What I've done today is Combinatoric selections in Rust and Search in Rotated Sorted Array in JavaScript.

Math

Problem

Combinatoric selections

Problem 53

There are exactly ten ways of selecting three from five, 12345:

123, 124, 125, 134, 135, 145, 234, 235, 245, and 345

In combinatorics, we use the notation, $C^5_3​$ = 10.

In general, $C^n_r=\frac{n!}{r!(n-r)!},where r ≤ n, n! = n×(n−1)×...×3×2×1, and\ 0! = 1​$

It is not until n = 23, that a value exceeds one-million: $C^{23}_{10}$ = 1144066.

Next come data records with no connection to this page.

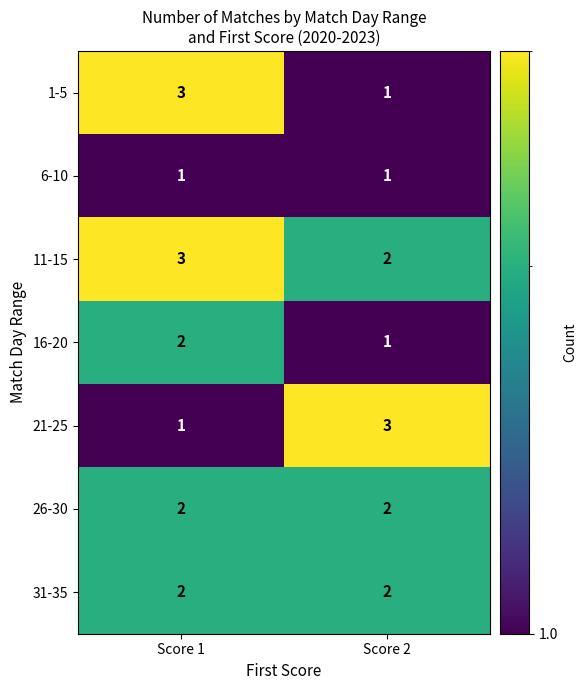

Reading left to right, what are all the values shown in this chart?

1-5: 3	1
6-10: 1	1
11-15: 3	2
16-20: 2	1
21-25: 1	3
26-30: 2	2
31-35: 2	2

How many, not necessarily distinct, values of $C^n_r$, for 1 ≤ n ≤ 100, are greater than one-million?

Solution

By definition you could find that $C^n_r=C^n_{(n-r)}$, and more, $C_r^n\ meet\ its\ maximum\ when\ r=n/2$.

Implementation

fn main() {
    let mut ans = 0;
    for i in 2..101 {
        let mut tmp = 1;
        for j in 1..i/2 {
            tmp *= i-j+1;
            tmp /= j;
            if tmp > 1_000_000 {
                println!("C({}, {})", i, j);
                ans += i-j-j+1;
                break;
            }
        }
    }
    println!("Answer is {}", ans);
}

Algorithm

Problem

33. Search in Rotated Sorted Array

Suppose an array sorted in ascending order is rotated at some pivot unknown to you beforehand.

(i.e., [0,1,2,4,5,6,7] might become [4,5,6,7,0,1,2]).

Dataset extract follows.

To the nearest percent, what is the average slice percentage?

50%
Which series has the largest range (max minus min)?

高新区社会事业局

You are given a target value to search. If found in the array return its index, otherwise return -1.

You may assume no duplicate exists in the array.

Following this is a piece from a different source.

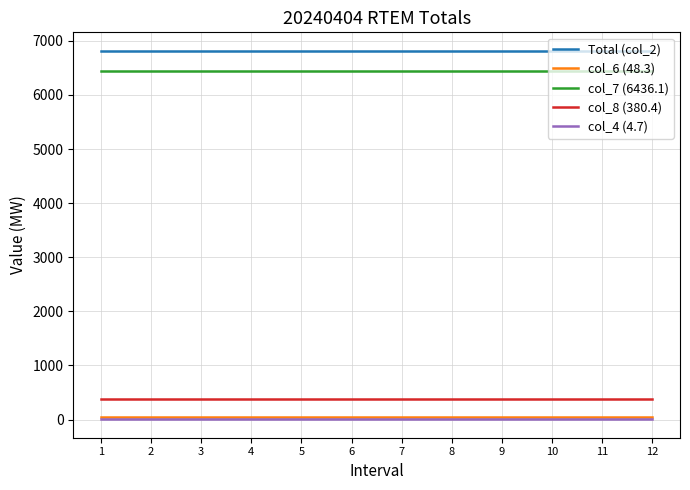

Does the chart have visible grid lines?

Yes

Your algorithm's runtime complexity must be in the order of O(log n).

Example 1:

Input: nums = [4,5,6,7,0,1,2], target = 0
Output: 4

Example 2:

Input: nums = [4,5,6,7,0,1,2], target = 3
Output: -1

Solution

All you need to do is use what we done at the day before yesterday to find pivot, and add it into normal binary search.

Implementation

/**
 * @param {number[]} nums
 * @param {number} target
 * @return {number}
 */
var search = function(nums, target) {
    let begin = 0;
    let end = nums.length - 1;
    let mid;
    while (nums[begin] > nums[end]) {
      mid = Math.floor((begin + end) / 2);
      if (nums[mid] >= nums[begin]) {
        begin = mid + 1;
      } else {
        end = mid;
      }
    }
    let pivot = begin;
    begin = 0;
    end = nums.length;
    // console.log(begin, end);
    while (begin < end) {
      mid = (Math.floor((begin + end) / 2));
      if (nums[(mid+pivot)%nums.length] < target) begin = mid + 1;
      else end = mid;
    }
    return nums[(begin+pivot)%nums.length]===target?(begin+pivot)%nums.length:-1;
  };